The Reader: Vacation

Strawberry

Alma Bouwens, a learner in the Adult Tutoring Program, wrote this article for the winter 2017 issue of our learner newsletter, The Reader

Now that I know what vacation is, life seems to be a whole lot better. There was a time when I didn’t know what vacation was. My father was Texas born and met my mother on the other side of the Rio Grande in Mexico. So before I was born, my father would bring up immigrants from Texas to pick vegetables and fruit in Michigan. My father married my mother in the United States, so that made her an American citizen. Every year they would travel for miles from state to state working on farms along the way. My father had a semi-truck and could fit all our relatives and friends in the back. When they would tell us stories about their travels, we would laugh and say “you were like Gypsys.”

My father landed a job in a furniture factory in Holland, Michigan in 1944. My parents decided to make Holland their home. My parents had eight children. Four of the children were born in Holland, Mi. and the last child was born in Grand Rapids, Mi. By the time I was five, we all knew how to work. Now days, it would be called child labor. Back then we had to work just to keep living. My father didn’t make much being a factory worker, so knowing the farms in the area, my parents felt we could all work to earn money for school clothes.

In July, it was strawberry picking time. Then we picked cherries, getting up at four in the morning, getting ready for work. To end up the summer, my father would pack up the woody, a long station wagon, and he would drive us all back to Holland, Michigan. We lived in a little hut, slept on straw made beds, and worked everyday six days a week picking blueberries. My father would visit us every weekend with a watermelon and sweets. We always looked forward to that. I believe one of my brothers ate more then he picked, because his lips were always purple. This all happened through the summer months every year until I turned eighteen years old. I remember when going to grade school, after summer vacation, all my friends would talk about all the places they went and fun they had. Some went to camps, others went to their grandparents by the lake, and some even went to Disney Land. When my friends would ask,” how was my vacation?” I really didn’t know what they were talking about. I didn’t want them to know that I worked all summer long, so I would just tell them. “I left the city to go to the country.” Lots of kids thought I was lucky to get out of the city.

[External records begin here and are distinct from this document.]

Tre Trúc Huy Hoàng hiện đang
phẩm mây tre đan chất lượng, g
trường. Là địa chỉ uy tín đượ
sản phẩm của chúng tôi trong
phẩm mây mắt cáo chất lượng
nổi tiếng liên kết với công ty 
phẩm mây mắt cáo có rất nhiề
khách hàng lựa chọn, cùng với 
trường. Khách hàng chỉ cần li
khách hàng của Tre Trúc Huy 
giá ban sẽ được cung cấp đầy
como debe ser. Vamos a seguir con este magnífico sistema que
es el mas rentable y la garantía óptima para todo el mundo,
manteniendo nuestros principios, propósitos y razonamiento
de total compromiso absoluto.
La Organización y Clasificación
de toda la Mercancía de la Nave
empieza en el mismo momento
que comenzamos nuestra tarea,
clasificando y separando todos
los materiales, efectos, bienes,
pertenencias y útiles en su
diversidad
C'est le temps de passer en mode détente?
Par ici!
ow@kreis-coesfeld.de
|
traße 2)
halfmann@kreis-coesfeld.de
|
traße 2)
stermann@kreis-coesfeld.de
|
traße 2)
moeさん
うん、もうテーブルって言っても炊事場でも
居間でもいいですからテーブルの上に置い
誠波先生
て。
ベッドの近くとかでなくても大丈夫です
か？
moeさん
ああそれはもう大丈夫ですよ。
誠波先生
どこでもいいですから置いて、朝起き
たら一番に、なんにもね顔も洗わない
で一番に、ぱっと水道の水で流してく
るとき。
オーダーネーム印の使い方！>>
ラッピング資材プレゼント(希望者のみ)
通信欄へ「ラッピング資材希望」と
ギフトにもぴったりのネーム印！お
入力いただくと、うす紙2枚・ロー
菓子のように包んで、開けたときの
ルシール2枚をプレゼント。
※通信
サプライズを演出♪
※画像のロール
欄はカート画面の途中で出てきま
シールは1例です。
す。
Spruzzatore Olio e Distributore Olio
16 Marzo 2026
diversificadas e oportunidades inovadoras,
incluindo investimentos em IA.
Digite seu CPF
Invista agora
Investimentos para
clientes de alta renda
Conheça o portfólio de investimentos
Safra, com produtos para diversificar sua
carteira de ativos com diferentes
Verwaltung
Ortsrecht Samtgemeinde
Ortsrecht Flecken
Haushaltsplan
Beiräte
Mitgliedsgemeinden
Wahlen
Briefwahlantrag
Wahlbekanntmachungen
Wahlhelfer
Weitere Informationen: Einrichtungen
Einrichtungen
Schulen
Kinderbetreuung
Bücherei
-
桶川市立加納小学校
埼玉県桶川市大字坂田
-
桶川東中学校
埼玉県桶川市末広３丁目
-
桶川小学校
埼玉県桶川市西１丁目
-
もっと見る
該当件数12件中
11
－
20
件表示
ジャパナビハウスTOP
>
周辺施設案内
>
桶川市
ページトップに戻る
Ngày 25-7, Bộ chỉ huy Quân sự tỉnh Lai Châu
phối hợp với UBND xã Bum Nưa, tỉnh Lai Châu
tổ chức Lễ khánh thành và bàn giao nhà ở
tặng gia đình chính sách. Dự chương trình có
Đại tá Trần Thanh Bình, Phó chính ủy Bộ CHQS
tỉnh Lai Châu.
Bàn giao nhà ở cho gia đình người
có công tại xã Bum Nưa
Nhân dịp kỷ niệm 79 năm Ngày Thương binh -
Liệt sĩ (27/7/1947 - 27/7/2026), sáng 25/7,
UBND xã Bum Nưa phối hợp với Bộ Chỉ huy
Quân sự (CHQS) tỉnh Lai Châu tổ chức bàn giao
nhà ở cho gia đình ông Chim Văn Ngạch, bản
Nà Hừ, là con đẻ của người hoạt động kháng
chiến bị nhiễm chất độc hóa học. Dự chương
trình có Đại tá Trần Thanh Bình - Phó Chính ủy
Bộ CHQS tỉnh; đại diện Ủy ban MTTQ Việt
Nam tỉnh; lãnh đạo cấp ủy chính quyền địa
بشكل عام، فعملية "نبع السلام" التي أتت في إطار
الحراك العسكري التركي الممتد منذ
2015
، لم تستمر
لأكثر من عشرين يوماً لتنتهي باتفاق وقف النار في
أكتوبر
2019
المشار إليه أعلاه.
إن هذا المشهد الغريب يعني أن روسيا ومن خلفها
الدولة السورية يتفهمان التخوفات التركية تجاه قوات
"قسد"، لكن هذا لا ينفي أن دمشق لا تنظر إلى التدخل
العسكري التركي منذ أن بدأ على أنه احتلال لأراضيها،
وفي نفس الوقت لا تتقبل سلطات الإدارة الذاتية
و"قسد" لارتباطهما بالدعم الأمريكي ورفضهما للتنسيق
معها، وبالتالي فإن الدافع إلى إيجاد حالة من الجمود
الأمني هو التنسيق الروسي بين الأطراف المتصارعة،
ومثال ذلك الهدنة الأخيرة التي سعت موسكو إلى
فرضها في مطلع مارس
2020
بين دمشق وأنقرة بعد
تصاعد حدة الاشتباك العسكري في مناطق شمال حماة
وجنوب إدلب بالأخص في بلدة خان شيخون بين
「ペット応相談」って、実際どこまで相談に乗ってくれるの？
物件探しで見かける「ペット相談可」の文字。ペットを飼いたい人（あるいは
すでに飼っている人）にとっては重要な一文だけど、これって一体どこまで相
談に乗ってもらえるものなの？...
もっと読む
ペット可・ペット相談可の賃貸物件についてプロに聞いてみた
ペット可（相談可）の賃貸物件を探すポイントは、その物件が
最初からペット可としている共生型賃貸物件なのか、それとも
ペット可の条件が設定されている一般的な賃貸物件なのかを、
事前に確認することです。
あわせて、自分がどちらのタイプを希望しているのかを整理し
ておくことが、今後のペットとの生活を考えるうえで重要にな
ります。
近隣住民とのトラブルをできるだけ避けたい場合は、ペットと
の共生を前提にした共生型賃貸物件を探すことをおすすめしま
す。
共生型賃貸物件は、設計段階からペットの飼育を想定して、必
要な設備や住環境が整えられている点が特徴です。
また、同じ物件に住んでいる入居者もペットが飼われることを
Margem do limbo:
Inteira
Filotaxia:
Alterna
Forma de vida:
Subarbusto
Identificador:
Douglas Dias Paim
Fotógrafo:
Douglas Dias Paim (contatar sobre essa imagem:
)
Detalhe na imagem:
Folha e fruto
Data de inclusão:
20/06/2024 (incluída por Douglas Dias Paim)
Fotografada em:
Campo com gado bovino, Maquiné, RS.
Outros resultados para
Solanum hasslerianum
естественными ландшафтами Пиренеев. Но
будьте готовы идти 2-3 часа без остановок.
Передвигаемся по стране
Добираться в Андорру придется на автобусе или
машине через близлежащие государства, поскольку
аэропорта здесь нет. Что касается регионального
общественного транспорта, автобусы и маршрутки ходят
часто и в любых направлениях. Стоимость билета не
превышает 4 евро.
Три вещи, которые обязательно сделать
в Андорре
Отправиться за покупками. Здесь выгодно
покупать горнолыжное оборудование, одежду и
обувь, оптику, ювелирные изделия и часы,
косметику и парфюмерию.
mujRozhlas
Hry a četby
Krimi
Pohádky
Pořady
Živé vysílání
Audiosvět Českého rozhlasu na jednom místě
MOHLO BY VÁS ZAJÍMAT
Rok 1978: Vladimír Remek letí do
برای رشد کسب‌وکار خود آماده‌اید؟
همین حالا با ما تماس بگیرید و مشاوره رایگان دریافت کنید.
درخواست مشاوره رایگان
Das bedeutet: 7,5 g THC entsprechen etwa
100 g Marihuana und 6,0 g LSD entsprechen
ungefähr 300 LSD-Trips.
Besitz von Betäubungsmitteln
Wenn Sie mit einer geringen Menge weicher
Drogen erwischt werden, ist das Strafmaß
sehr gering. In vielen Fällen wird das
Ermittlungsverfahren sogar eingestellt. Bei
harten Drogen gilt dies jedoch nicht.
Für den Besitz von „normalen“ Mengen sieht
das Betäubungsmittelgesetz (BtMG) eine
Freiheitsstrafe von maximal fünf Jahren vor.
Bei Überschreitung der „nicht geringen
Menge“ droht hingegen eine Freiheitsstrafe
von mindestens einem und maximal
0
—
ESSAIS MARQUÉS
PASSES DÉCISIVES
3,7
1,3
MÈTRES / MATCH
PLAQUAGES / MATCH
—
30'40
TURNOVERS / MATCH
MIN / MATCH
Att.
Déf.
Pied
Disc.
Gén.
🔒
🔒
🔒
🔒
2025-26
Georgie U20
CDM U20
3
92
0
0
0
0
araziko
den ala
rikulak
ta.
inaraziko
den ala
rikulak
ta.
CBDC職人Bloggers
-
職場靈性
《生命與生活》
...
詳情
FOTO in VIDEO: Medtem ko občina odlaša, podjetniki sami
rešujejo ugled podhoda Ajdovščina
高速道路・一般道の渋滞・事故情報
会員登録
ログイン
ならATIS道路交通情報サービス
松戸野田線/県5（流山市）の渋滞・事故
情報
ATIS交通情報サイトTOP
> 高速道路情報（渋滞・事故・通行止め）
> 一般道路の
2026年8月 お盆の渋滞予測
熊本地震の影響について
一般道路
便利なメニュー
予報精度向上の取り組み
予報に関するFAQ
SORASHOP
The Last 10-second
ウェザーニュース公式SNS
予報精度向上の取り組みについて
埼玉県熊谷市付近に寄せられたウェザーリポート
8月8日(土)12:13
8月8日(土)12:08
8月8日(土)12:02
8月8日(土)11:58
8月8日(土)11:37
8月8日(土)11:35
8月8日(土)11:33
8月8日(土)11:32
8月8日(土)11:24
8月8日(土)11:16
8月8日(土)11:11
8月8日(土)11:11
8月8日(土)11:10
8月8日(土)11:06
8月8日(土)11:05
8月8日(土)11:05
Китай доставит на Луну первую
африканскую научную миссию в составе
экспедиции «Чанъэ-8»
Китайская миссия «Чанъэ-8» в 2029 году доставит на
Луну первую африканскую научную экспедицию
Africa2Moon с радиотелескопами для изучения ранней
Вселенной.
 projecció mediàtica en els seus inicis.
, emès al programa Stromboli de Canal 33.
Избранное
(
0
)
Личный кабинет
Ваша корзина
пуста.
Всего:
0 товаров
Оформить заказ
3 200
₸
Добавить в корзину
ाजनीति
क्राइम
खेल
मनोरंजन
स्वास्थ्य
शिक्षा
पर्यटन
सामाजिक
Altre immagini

When I think back about all those years I worked as a child and young adult, in a way I do feel lucky. Even though we worked eight hours a day, six days a week, we met new friends, played when not working, and went to Sunday church. The farm owner’s children became our friends and they made it nice for us every year we were there. It was a sad year when I finally stop working there. Up to this day, we still keep in contact with the owners and their two children. We are all older now, but whenever we see each other we talk about the good times we had on the farm. To many people, it would probably seem like work. For us, it was a vacation.